··· INFORMATION GIVEN

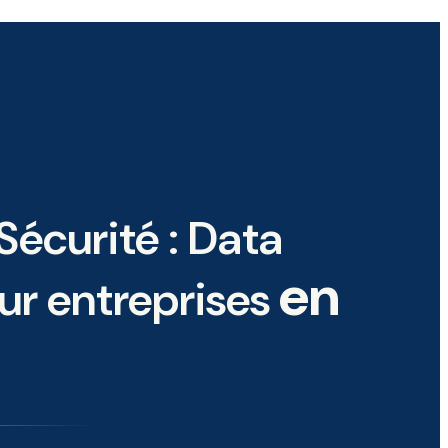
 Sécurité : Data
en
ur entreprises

······
··· INFORMATION GIVEN

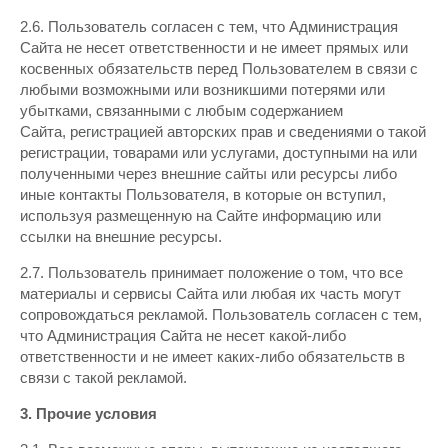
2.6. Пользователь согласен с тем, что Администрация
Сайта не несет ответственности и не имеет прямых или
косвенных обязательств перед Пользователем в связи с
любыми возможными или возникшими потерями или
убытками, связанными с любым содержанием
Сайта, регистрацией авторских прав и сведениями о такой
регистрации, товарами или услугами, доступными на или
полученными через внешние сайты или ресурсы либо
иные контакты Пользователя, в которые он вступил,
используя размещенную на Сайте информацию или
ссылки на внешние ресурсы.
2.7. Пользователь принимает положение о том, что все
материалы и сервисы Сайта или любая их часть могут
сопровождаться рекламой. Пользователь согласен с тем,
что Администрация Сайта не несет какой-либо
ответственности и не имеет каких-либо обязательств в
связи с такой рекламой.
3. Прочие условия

······
··· INFORMATION GIVEN

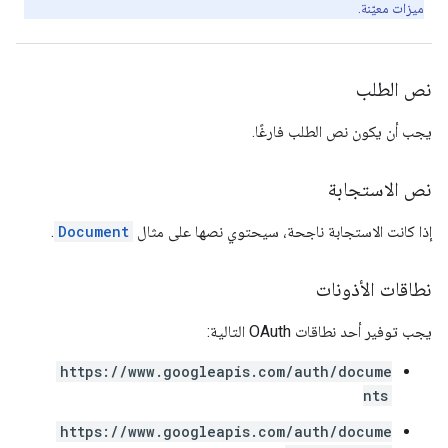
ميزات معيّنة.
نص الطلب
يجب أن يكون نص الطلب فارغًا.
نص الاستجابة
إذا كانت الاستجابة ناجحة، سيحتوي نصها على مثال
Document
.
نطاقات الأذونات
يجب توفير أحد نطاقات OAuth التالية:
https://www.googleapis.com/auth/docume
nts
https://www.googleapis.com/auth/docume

······

• [REQUEST]:
Search the material for "такой" and copy each matching line.

• [COMPLETED EXERCISE]:
Сайта, регистрацией авторских прав и сведениями о такой
связи с такой рекламой.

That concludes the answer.